Apesar do medo, ela mandou mensagens para a amiga contando que o funcionário “havia passado a mão nela”. A moça visualizou a conversa apenas de manhã, mas na mesma hora disse ter “certeza” que era o mesmo homem que havia tentado impedi-la de acompanhar a vítima.
“Ela falou: Eu tô indo com a polícia aí. E até então eu não tinha saído do quarto. Eu só saí quando eles chegaram, quando a polícia chegou. Eu comecei a chorar, porque eu nunca tinha passado por uma situação dessa, eu tava completamente confusa e com medo, porque até então eu não tinha identificado o que aquilo significava. Por que a gente pensa que estupro é só realmente quando houve penetração. Aí o policial falou pra mim: Isso que você sofreu foi estupro. E eu fiquei muito confusa”, explicou.
“Foi fundamental a minha colega, porque ela tinha um histórico na família dela de estupro de vulnerável, então ela falou assim: ‘Você sofreu um abuso, você não pode não denunciar’. Então ela foi a pessoa que me incentivou, porque eu falei pra ela: ‘Amiga, eu só quero pegar as minhas coisas e ir embora daqui’, porque eu tava em pânico, mas aí os policiais também: ‘Não, vamos lá, vamos ver as câmeras’. Seguraram a minha mão e falaram: ‘Não desiste e vai até o fim'”, relembrou Ana.
A promotora Gabriela Manssur, convidada do “Encontro”, elogiou a postura da vítima e dos policiais que atenderam a ocorrência, e defendeu a desconstrução de conceitos errados sobre o que configura estupro.
“O estupro no Brasil ele não é só a conjunção carnal, a penetração. Ele é a conjunção carnal e qualquer outro ato sexual, ato libidinoso, como por exemplo passar a mão nas partes íntimas, a masturbação, o sexo oral, o sexo anal, contra a vontade da vítima para satisfação do prazer de outra pessoa”, explicou.
“Nós precisamos desmistificar essa questão que acha que estupro é apenas a introdução do pênis na vagina”, afirmou a promotora.
Fábio Oliveira de Barros foi preso no dia seguinte ao crime e não trabalha mais no hotel. Seus advogados, em um comunicado ao programa da TV Globo, afirmaram que a prisão foi “ilegal”, já que ele foi detido em casa no dia seguinte, o que não configuraria flagrante.

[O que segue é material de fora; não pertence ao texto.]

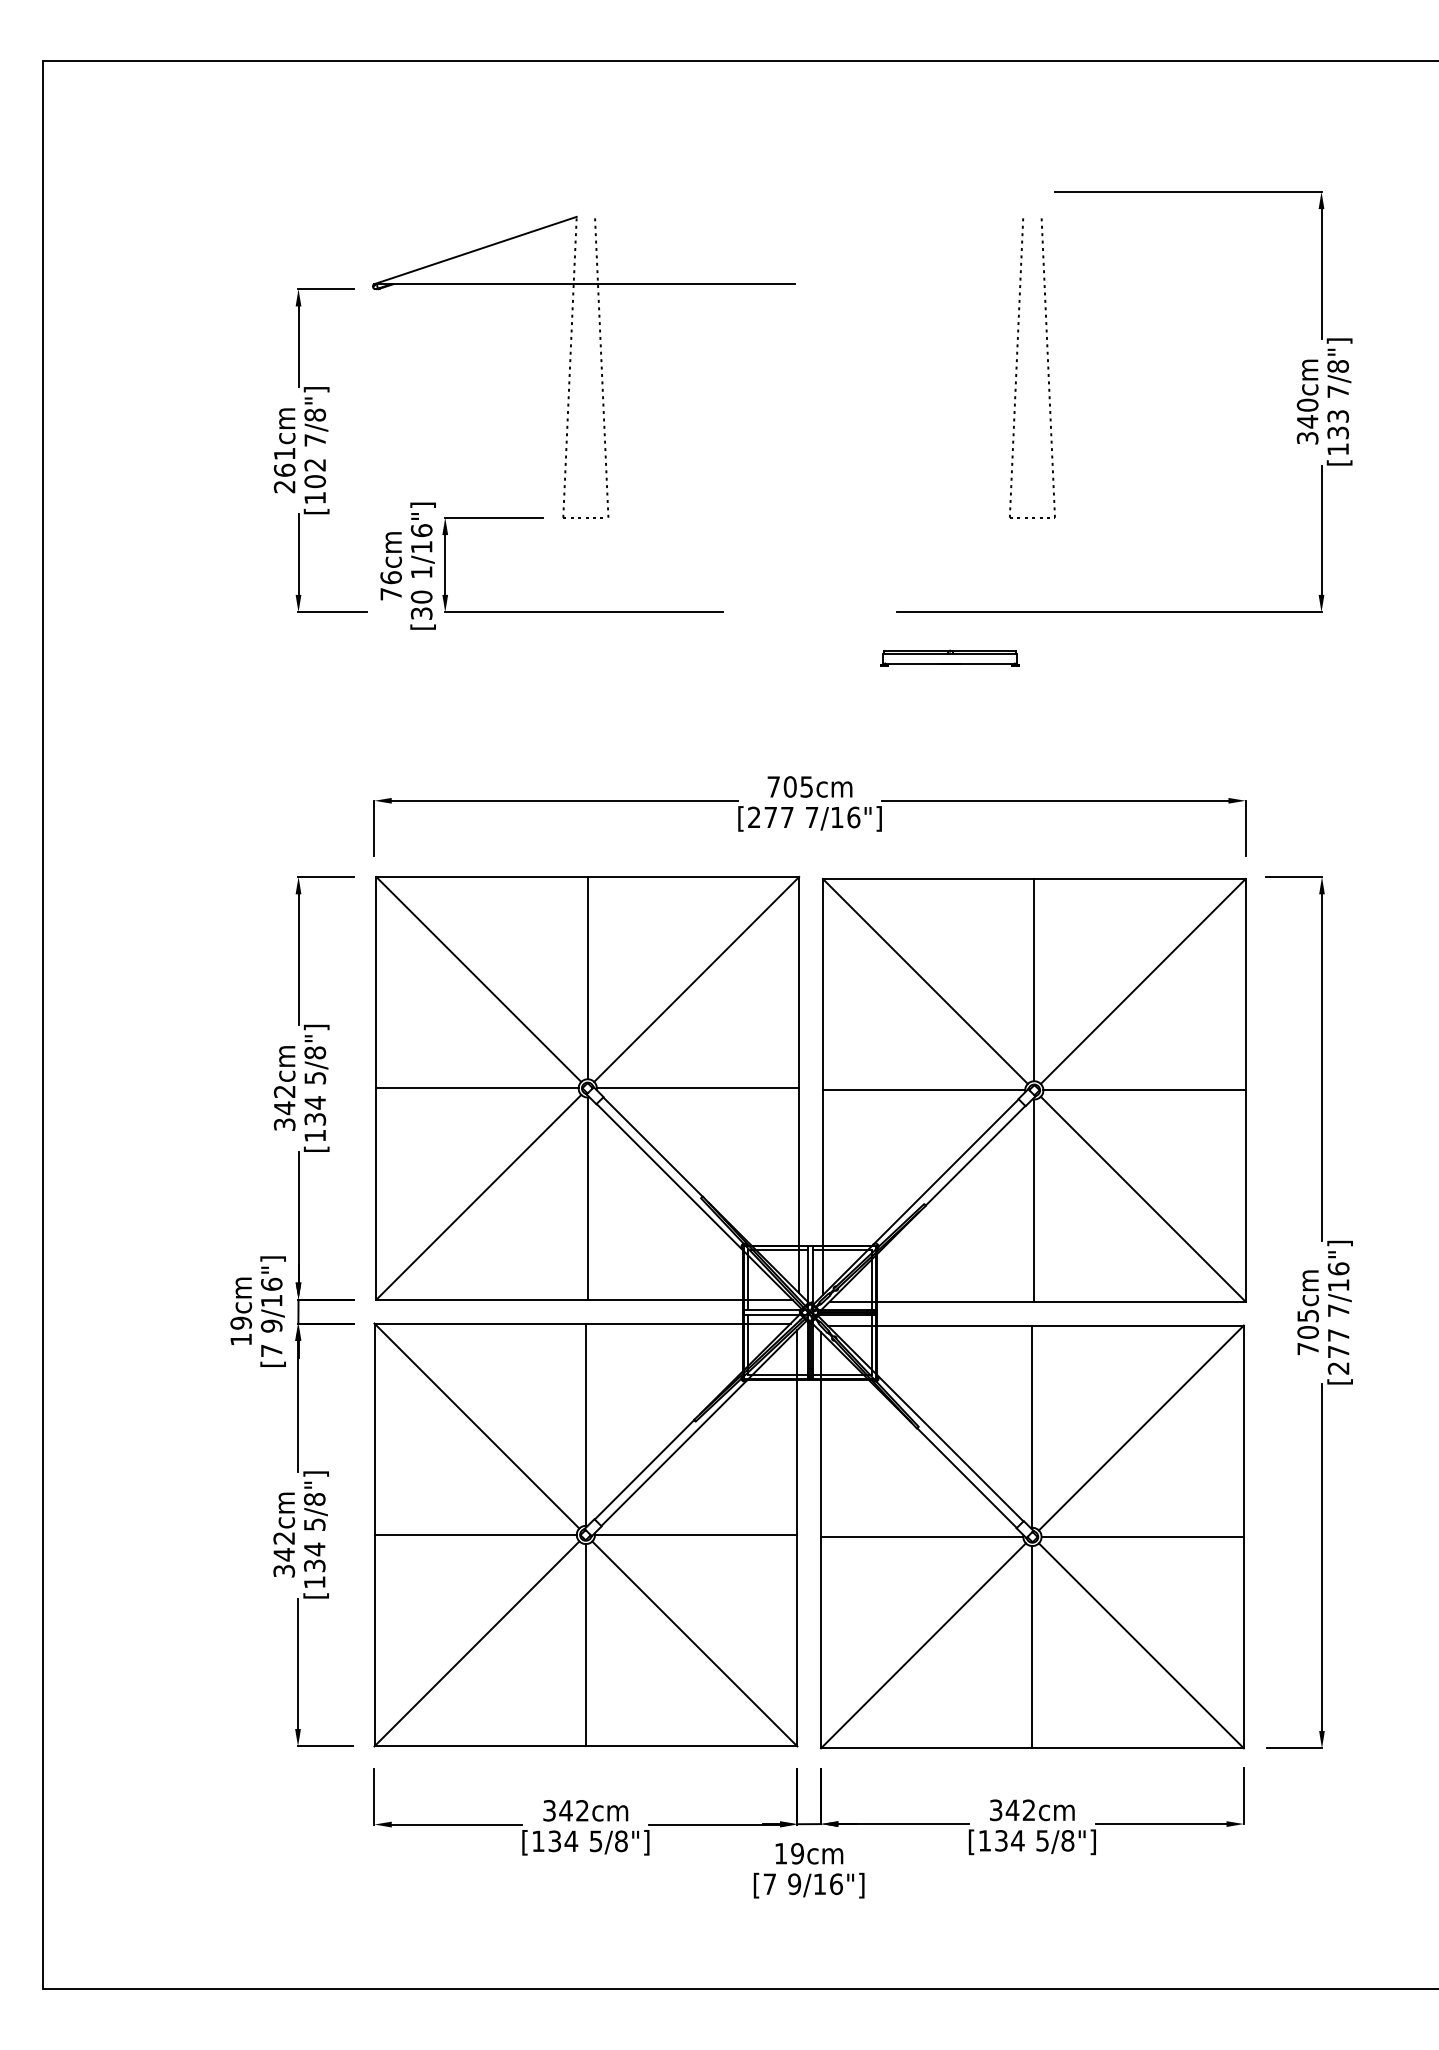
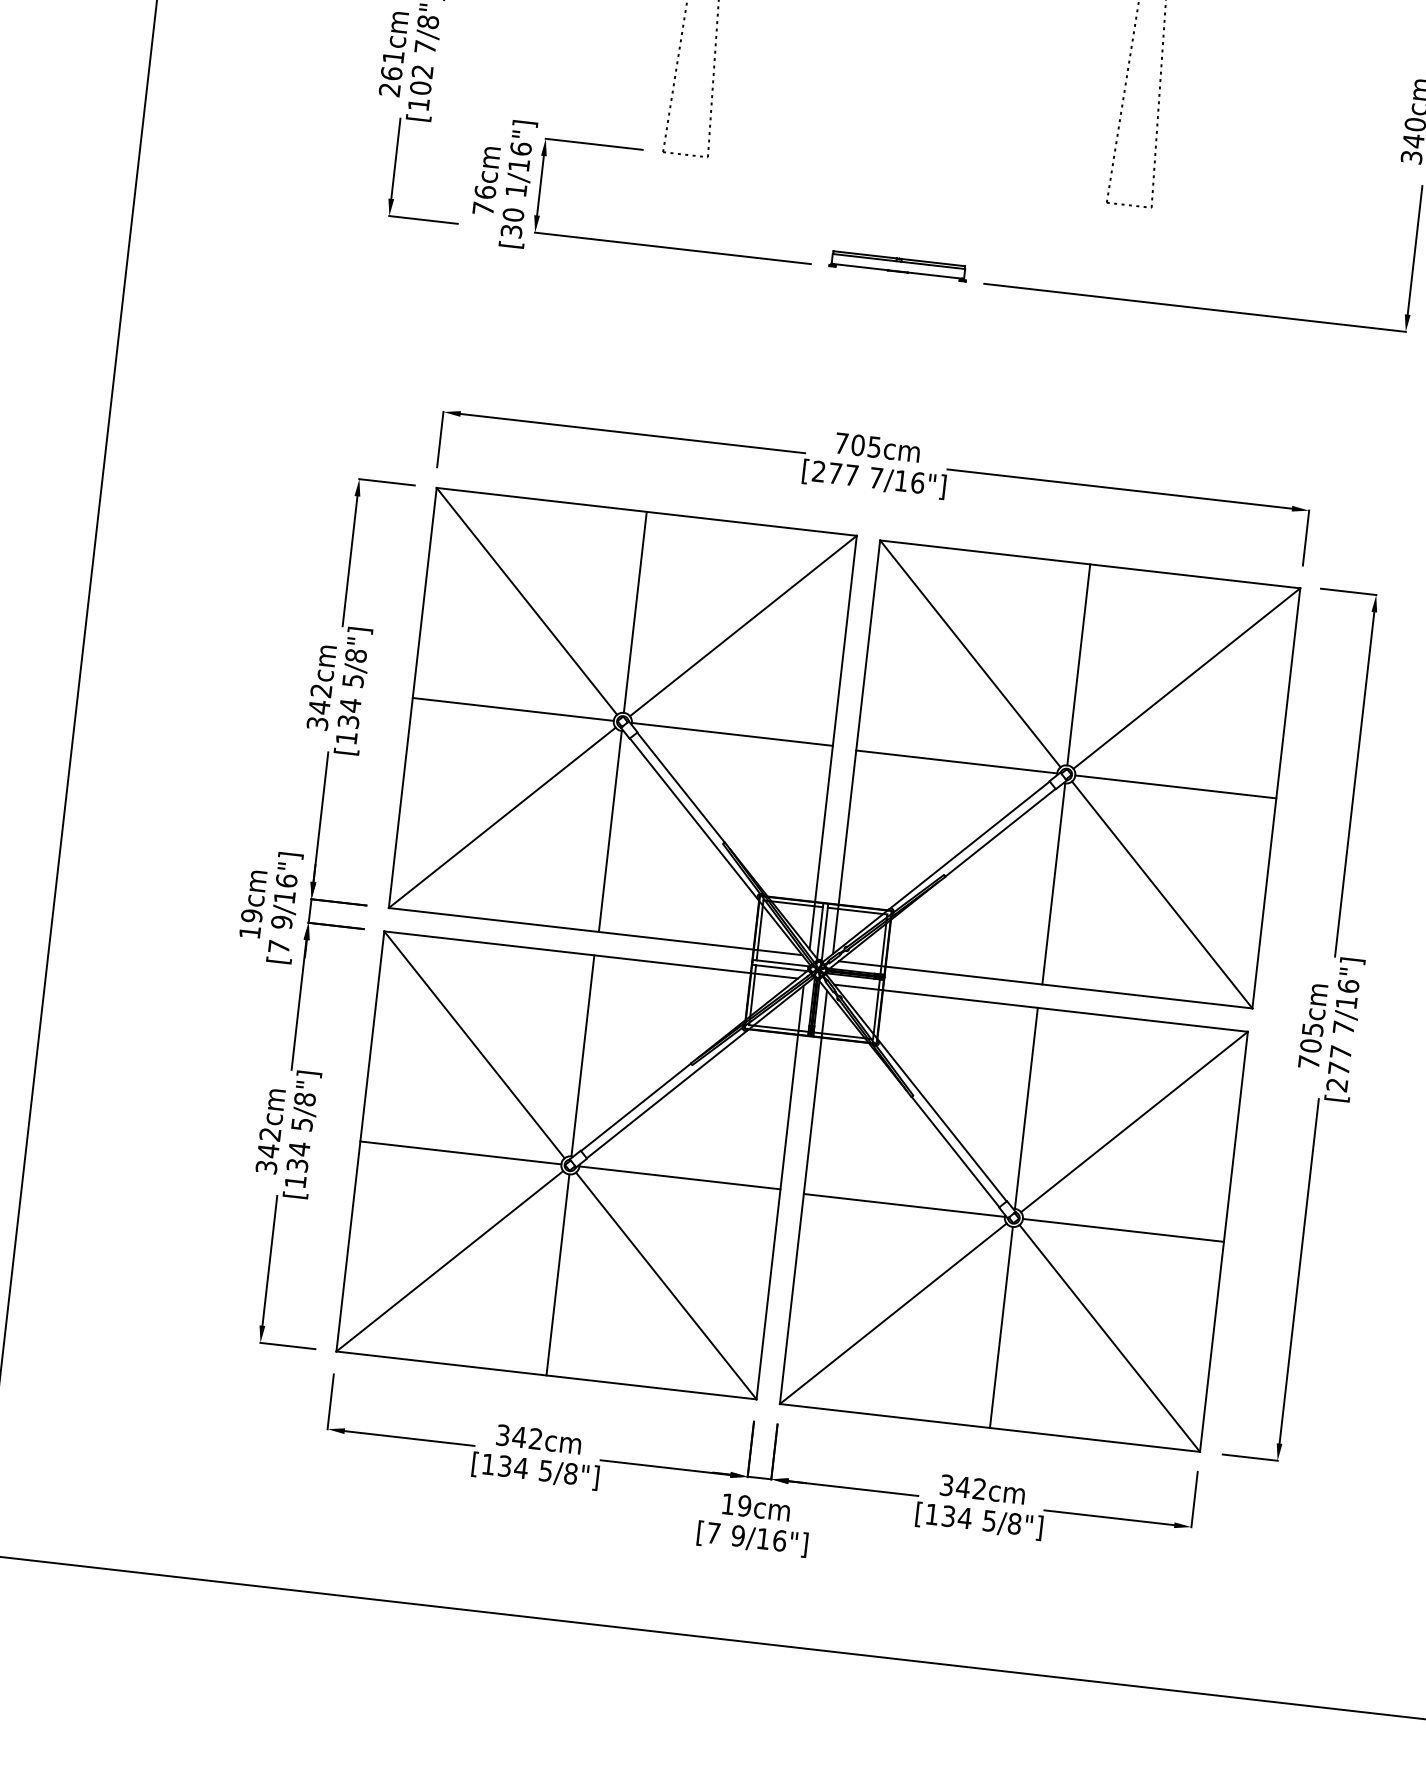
part: (949, 657) -> (898, 265), moved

Apesar de ainda ter que enfrentar o julgamento, Ana se diz mais “aliviada” apesar de ainda “ter um pouco de pânico” e destacou a importância do apoio que recebeu.
“Fiquei muito aliviada e eu quero ressaltar que realmente o trabalho da polícia e da imprensa que estava lá ajudou muito”, completou.